Ästhesioneuroblastom

Das Ästhesioneuroblastom ist eine seltene maligne Neoplasie ausgehend von den Nasenhöhlen.

Epidemiologie

Das Ästhesioneuroblastom ist ein äußerst seltener Tumor, welcher mit einer Inzidenz von etwa 0,4 pro 1.000.000 Menschen auftritt1.

Bildgebung

Im MRI zeigen sich Ästhesioneuroblastome in einer T1 gewichteten Sequenz mit einer mittleren bis hochen Signalintensität und es kommt zu einer heterogenen Anreicherung von Kontrastmittel2. Die Signalcharakteristik im MRI kann einem Meningeom ähnlich sein2.

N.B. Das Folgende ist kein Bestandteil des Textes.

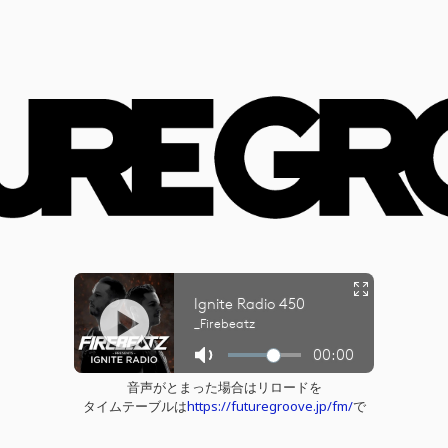
音声がとまった場合はリロードを
タイムテーブルは
https://futuregroove.jp/fm/
で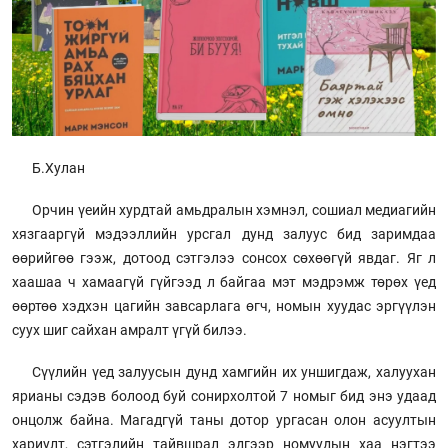
Б.Хулан
Орчин үеийн хурдтай амьдралын хэмнэл, сошиал медиагийн
хязгааргүй мэдээллийн урсгал дунд залуус бид заримдаа
өөрийгөө гээж, дотоод сэтгэлээ сонсох сөхөөгүй явдаг. Яг л
хаашаа ч хамаагүй гүйгээд л байгаа мэт мэдрэмж төрөх үед
өөртөө хэдхэн цагийн завсарлага өгч, номын хуудас эргүүлэн
суух шиг сайхан амралт үгүй билээ.
Сүүлийн үед залуусын дунд хамгийн их уншигдаж, халуухан
ярианы сэдэв болоод буй сонирхолтой 7 номыг бид энэ удаад
онцолж байна. Магадгүй таны дотор ургасан олон асуултын
хариулт, сэтгэлийн тайвшрал эдгээр номуудын хаа нэгтээ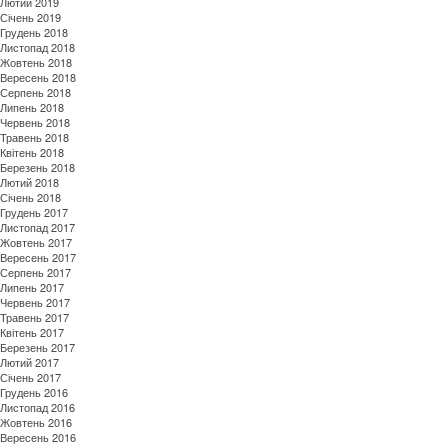
Лютий 2019
Січень 2019
Грудень 2018
Листопад 2018
Жовтень 2018
Вересень 2018
Серпень 2018
Липень 2018
Червень 2018
Травень 2018
Квітень 2018
Березень 2018
Лютий 2018
Січень 2018
Грудень 2017
Листопад 2017
Жовтень 2017
Вересень 2017
Серпень 2017
Липень 2017
Червень 2017
Травень 2017
Квітень 2017
Березень 2017
Лютий 2017
Січень 2017
Грудень 2016
Листопад 2016
Жовтень 2016
Вересень 2016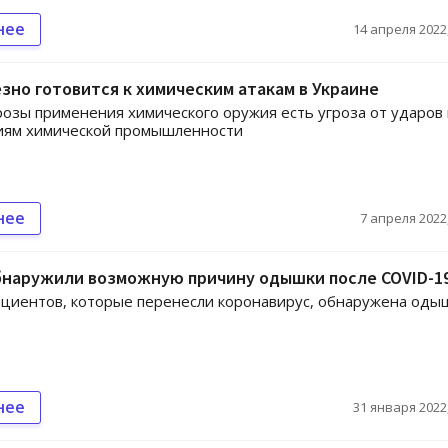
нее
14 апреля 2022,
зно готовится к химическим атакам в Украине
озы применения химического оружия есть угроза от ударов 
иям химической промышленности
нее
7 апреля 2022,
бнаружили возможную причину одышки после COVID-1
ациентов, которые перенесли коронавирус, обнаружена одыш
нее
31 января 2022,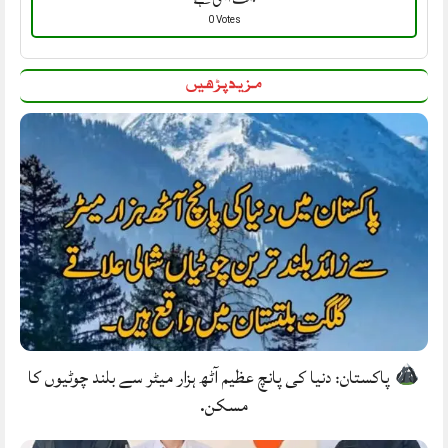
0 Votes
مزید پڑھیں
پاکستان: دنیا کی پانچ عظیم آٹھ ہزار میٹر سے بلند چوٹیوں کا
مسکن.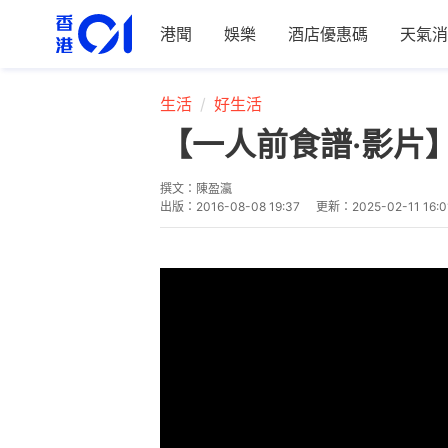
港聞
娛樂
酒店優惠碼
天氣消
生活
好生活
【一人前食譜·影片
撰文：
陳盈瀛
出版：
2016-08-08 19:37
更新：
2025-02-11 16:0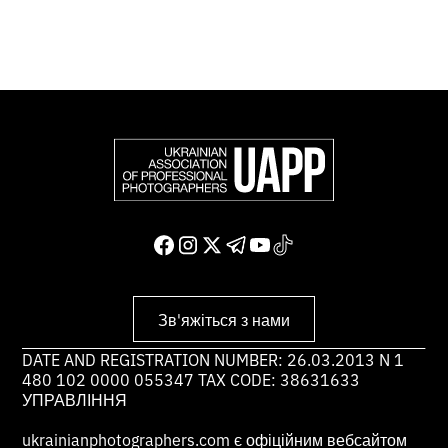
Доєднатися і підтримати нас
Зв'яжіться з нами
DATE AND REGISTRATION NUMBER: 26.03.2013 N 1
480 102 0000 055347 TAX CODE: 38631633
УПРАВЛІННЯ
ukrainianphotographers.com є офіційним вебсайтом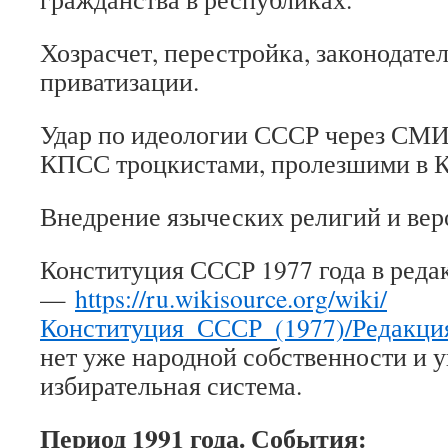
Хозрасчет, перестройка, законодате
приватизации.
Удар по идеологии СССР через СМИ
КПСС троцкистами, пролезшими в 
Внедрение языческих религий и вер
Конституция СССР 1977 года в реда
—
https://ru.wikisource.org/wiki/
Конституция_СССР_(1977)/Редакция
нет уже народной собственности и 
избирательная система.
Период 1991 года
. События: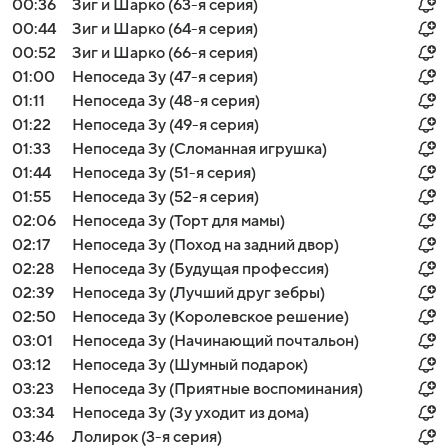
00:36
Зиг и Шарко (63-я серия)
00:44
Зиг и Шарко (64-я серия)
00:52
Зиг и Шарко (66-я серия)
01:00
Непоседа Зу (47-я серия)
01:11
Непоседа Зу (48-я серия)
01:22
Непоседа Зу (49-я серия)
01:33
Непоседа Зу (Сломанная игрушка)
01:44
Непоседа Зу (51-я серия)
01:55
Непоседа Зу (52-я серия)
02:06
Непоседа Зу (Торт для мамы)
02:17
Непоседа Зу (Поход на задний двор)
02:28
Непоседа Зу (Будущая профессия)
02:39
Непоседа Зу (Лучший друг зебры)
02:50
Непоседа Зу (Королевское решение)
03:01
Непоседа Зу (Начинающий почтальон)
03:12
Непоседа Зу (Шумный подарок)
03:23
Непоседа Зу (Приятные воспоминания)
03:34
Непоседа Зу (Зу уходит из дома)
03:46
Лолирок (3-я серия)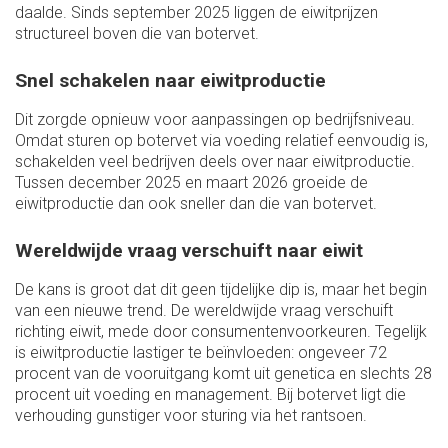
daalde. Sinds september 2025 liggen de eiwitprijzen
structureel boven die van botervet.
Snel schakelen naar eiwitproductie
Dit zorgde opnieuw voor aanpassingen op bedrijfsniveau.
Omdat sturen op botervet via voeding relatief eenvoudig is,
schakelden veel bedrijven deels over naar eiwitproductie.
Tussen december 2025 en maart 2026 groeide de
eiwitproductie dan ook sneller dan die van botervet.
Wereldwijde vraag verschuift naar eiwit
De kans is groot dat dit geen tijdelijke dip is, maar het begin
van een nieuwe trend. De wereldwijde vraag verschuift
richting eiwit, mede door consumentenvoorkeuren. Tegelijk
is eiwitproductie lastiger te beïnvloeden: ongeveer 72
procent van de vooruitgang komt uit genetica en slechts 28
procent uit voeding en management. Bij botervet ligt die
verhouding gunstiger voor sturing via het rantsoen.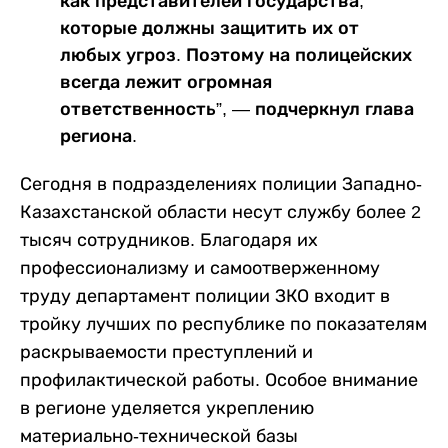
как представителей государства,
которые должны защитить их от
любых угроз. Поэтому на полицейских
всегда лежит огромная
ответственность”, — подчеркнул глава
региона.
Сегодня в подразделениях полиции Западно-
Казахстанской области несут службу более 2
тысяч сотрудников. Благодаря их
профессионализму и самоотверженному
труду департамент полиции ЗКО входит в
тройку лучших по республике по показателям
раскрываемости преступлений и
профилактической работы. Особое внимание
в регионе уделяется укреплению
материально-технической базы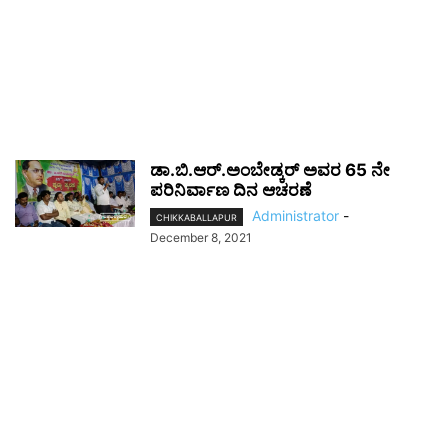
ಡಾ.ಬಿ.ಆರ್.ಅಂಬೇಡ್ಕರ್ ಅವರ 65 ನೇ
ಪರಿನಿರ್ವಾಣ ದಿನ ಆಚರಣೆ
Administrator
-
CHIKKABALLAPUR
December 8, 2021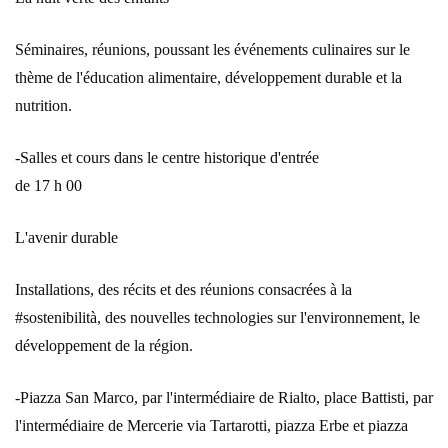
Séminaires, réunions, poussant les événements culinaires sur le
thème de l'éducation alimentaire, développement durable et la
nutrition.
-Salles et cours dans le centre historique d'entrée
de 17 h 00
L'avenir durable
Installations, des récits et des réunions consacrées à la
#sostenibilità, des nouvelles technologies sur l'environnement, le
développement de la région.
-Piazza San Marco, par l'intermédiaire de Rialto, place Battisti, par
l'intermédiaire de Mercerie via Tartarotti, piazza Erbe et piazza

Esthesioneuroblastom im MRI
Coronares (A) T1-gewichtetes, (B) Kontrastmittel und (C) T2 MRI Bild. Die T2 gewichtete Sequenz mit dem doppelten Pfeil zeigt eine peritumorale Zyste. Abbildung adaptiert von Arthur B. Dublin et al. 2016.

Klassifikation

Pathologie

Als pathologische Klassifizierung wird die Hyam Graduierung verwendet, welche zur Definition von allen oberen Atemwegskarzinomen verwendet wird. Die Hyams Graduierung erfolgt in vier Stufen, wobei in Metaanalysen gezeigt werden konnte, dass Hyams Grad 1 und 2 einen benignen Krankheitsverlauf andeuten, wohingegen Hyams Grad 3 und 4 einen ungünstigen Krankheitsverlauf andeuten2.

Klinisch

Die Klassifikation von Ästhesioneuroblastomen kann nach der Kadish Klassifikation erfolgen. Weitere klinische Klassifikationen sind nach Biller et al.3 oder nach Dulguerov und Calcattera4.

Prognose

Die insgesamt mediane Prognose bei einem Äshtesioneuroblastom beträgt typischerweise 7,2 ± 0,7 Jahre5. Das durchschnittliche Progressionsfreie Überleben beträgt 4,8 ± 0,7 Jahre5. Die 5 und 10 Jahre Überlebensrat beträgt 63% respektive 40%5.